‘This Is An Alcoholic’ by Beth Burgess

london recovery coach.jpgAnother little gem from Beth Burgess.

A piece I wrote before I was in recovery. A bit of a rant at the current addiction treatments too. Do you identify as an alcoholic or addict?

No-one these days seems to understand what an alcoholic is. Middle-class winos, binge-drinking teenagers, hard-drinking journalists or Wall Street party-boys. These people are all labelled as alcoholics of some description. And yet most of them are probably not alcoholics at all.

Can I describe to you what happens when I drink alcohol – and maybe then you will understand what an alcoholic is. I drink alcohol compulsively. Not for fun. Not for stress relief. Not because I have had a hard day or my partner doesn’t love me. Not for any particular reason, but for any reason at all.

In my alcoholic mind, my drinking is always justified – whether I have suffered a bereavement or broken a fingernail. Whether I have lost my lover or lost my keys. And every time before I drink, I tell myself I will only have a little – and I truly believe that at the time. I could take a lie detector test to prove my sincerity that this time will be different. I honestly could.

And yet again, as much as it breaks my heart to say it, I will always end up binging for a week and in hospital again when I can not physically take any more.

I have a strange phenomenon that I call my ‘elastic arm’. Every time I put the bottle down, my arm compulsively reaches up to have one more. It is completely outside of my control to stop drinking once I have started. It sounds quite funny, but it is frustrating, confusing and terrifying. And it has got worse and worse over time.

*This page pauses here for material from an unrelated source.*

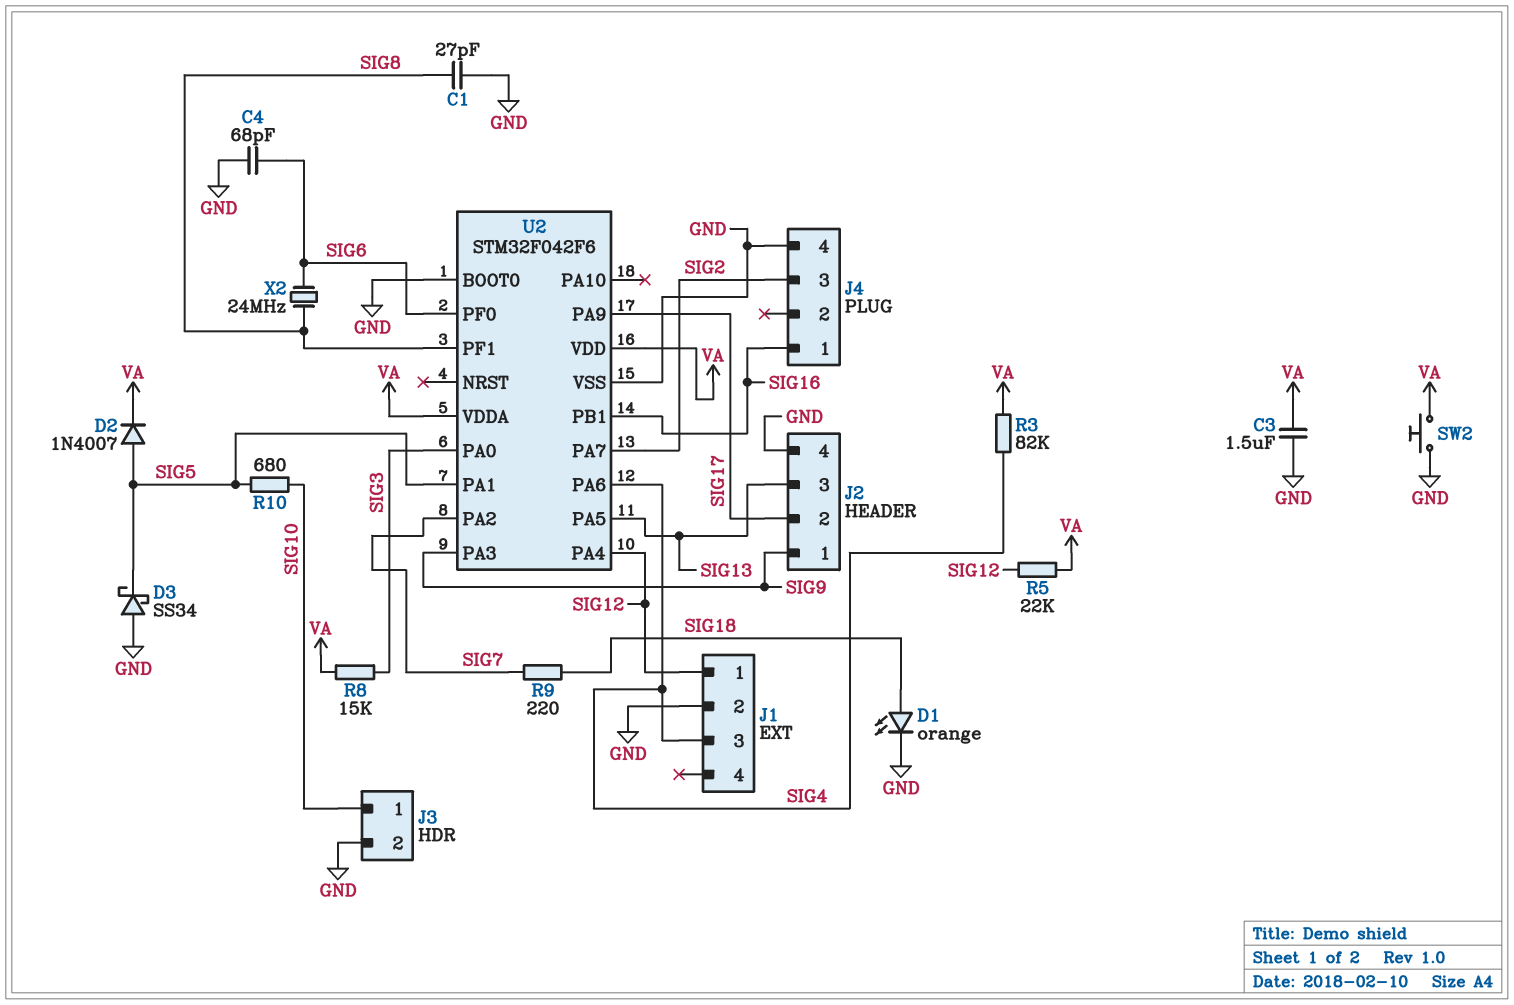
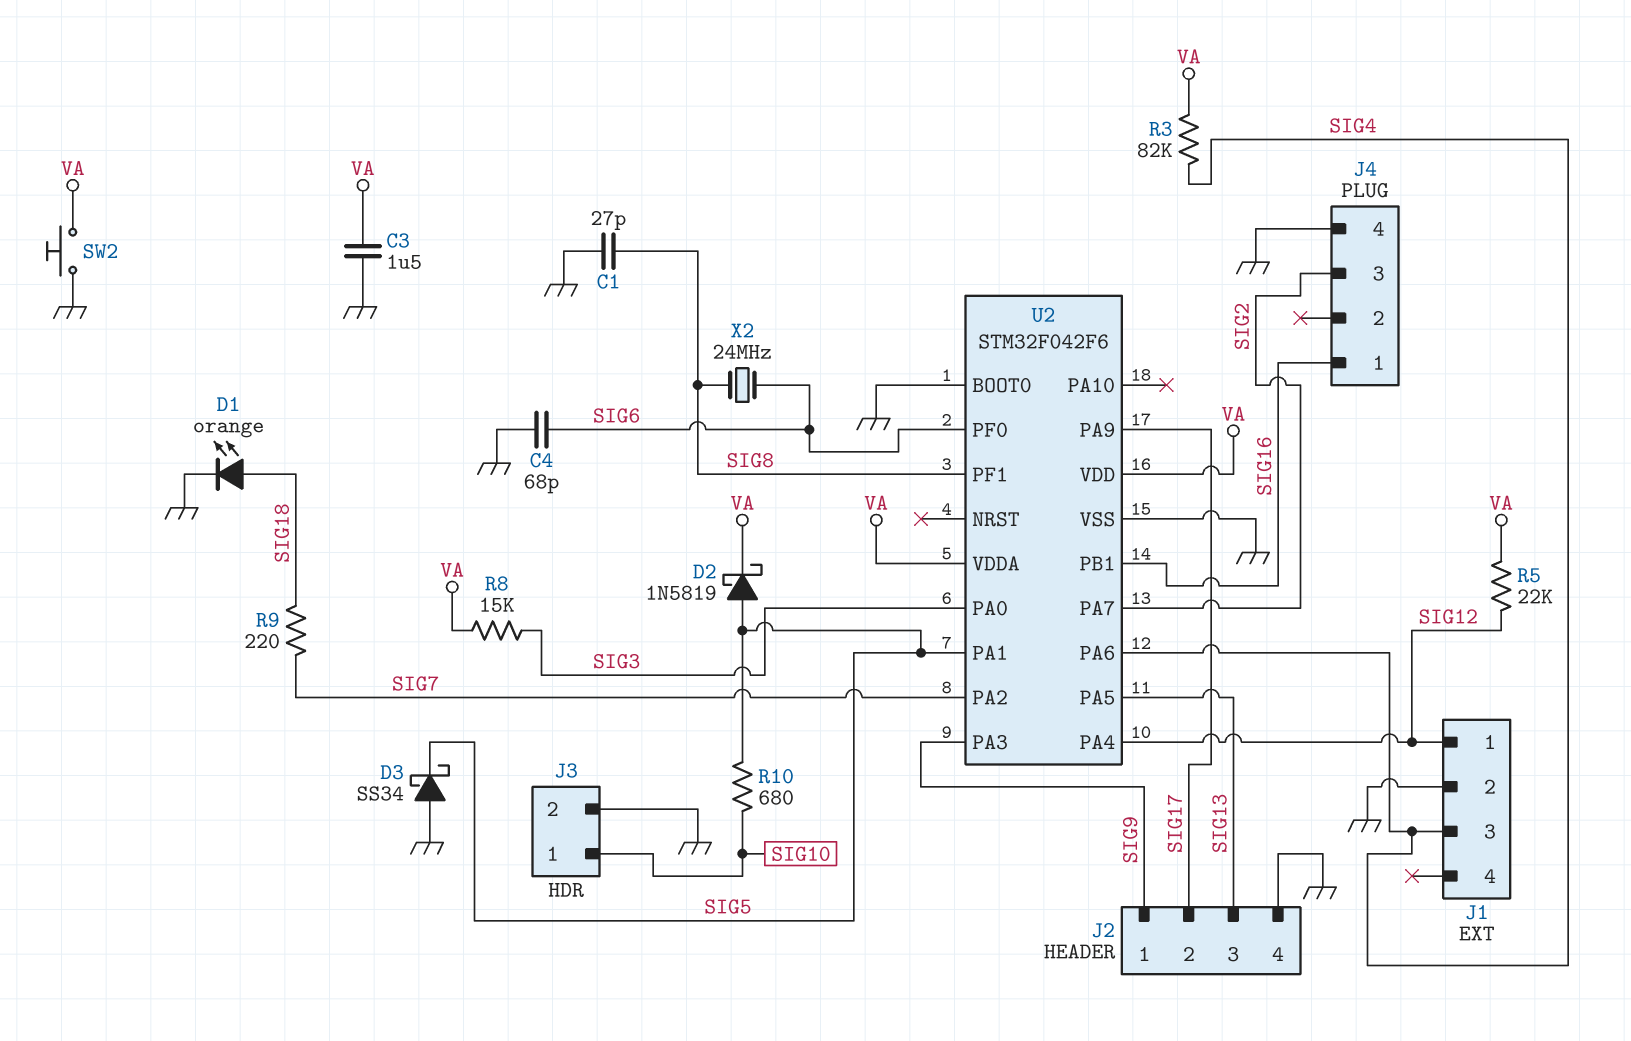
D2: diode 1N4007 (A SIG5, K VA) -> schottky 1N5819 (A SIG5, K VA)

If I ever try to do anything as sensible as pouring my alcohol into a glass, I can not refrain from simultaneously giving myself three times as much out of the bottle. It is crazy – but that’s what alcoholism is. I can not moderate or learn to control it. I can’t – I’m an alcoholic.

I can’t stop thinking about it. I can’t stop obsessing about it. If I am not drinking it I am planning all sorts of ways to get it. I’m planning on sneaking some into the house, drinking yours and anyone else’s. I will raise all hell if I can’t have it. I will start a row to run away and have it. I will beg and cry and demean my own dignity to get it. I am trapped in a prison that looks like a glass. This is alcoholism.

It can happen to anybody. I happen to be a well-educated young female with a loving family and a lot to live for. My alcoholism started when I was only 18 years old. Alcoholism knows no rules, restrictions or social boundaries – it is an illness.

Why am I telling you all this? Because I am tired of the media, I am tired of the misunderstanding. I am tired of the confusion. I am tired of health care professionals mislabelling and mistreating.

Why don’t you differentiate the real alcoholics from the people who have other drink problems? Most people who are labelled as alcoholics probably have do problems – but they are not the same as mine.

Why does it matter? Because we need to acknowledge the difference properly. We need to understand so that the stigmatisation of alcoholics does not continue. We can not just stop – it takes a lot of work, because we do not have a choice. Stop tutting at me in public and sighing, as if I were just irresponsible. I’m not. I’m an alcoholic. I’m ill.

Not only that but it matters greatly in terms of treatments. An alcohol worker of mine once insisted I complete a drink diary each week to see what my ‘triggers’ were and see if I could cut down. I could have cried – as if I could control it. As if I even had enough gumption to write out every unit I drank. I didn’t have a clue.

They are always talking about modifying the diagnostic criteria to include other addictions, to account for people overshopping, overeating and watching too much TV. I am sure that there are proper addicts among you, too. I am sure that there are some people who are as ill as me and are slaves to other behaviours and substances. But not all of you.

Some of you can control it if you want to, but indulge because it’s more enjoyable than facing reality. Some of you may be flippantly calling yourself addicts, but before using that word, spare a thought for those who live in a world of compulsion and pain and can not get out. You have your pain too, but do not call yourself an addict unless you are sure, because it leads to the dilution of the understanding of true addiction.

I ask the government and the healthcare professionals to understand what it is I am facing. I ask the hospital staff not to look at me with disdain and judgmental eyes. I ask for understanding and care for my condition.

I am an alcoholic. I am an addict. Treat me like a patient, not a leper. Treat me like the scared, ill human being I am. Understand my illness. Understand how it works, how it feels. Understand I did not choose this life. Understand me. Help me. Diagnose me properly. Treat me effectively. And care for me with humanity and with empathy in your heart.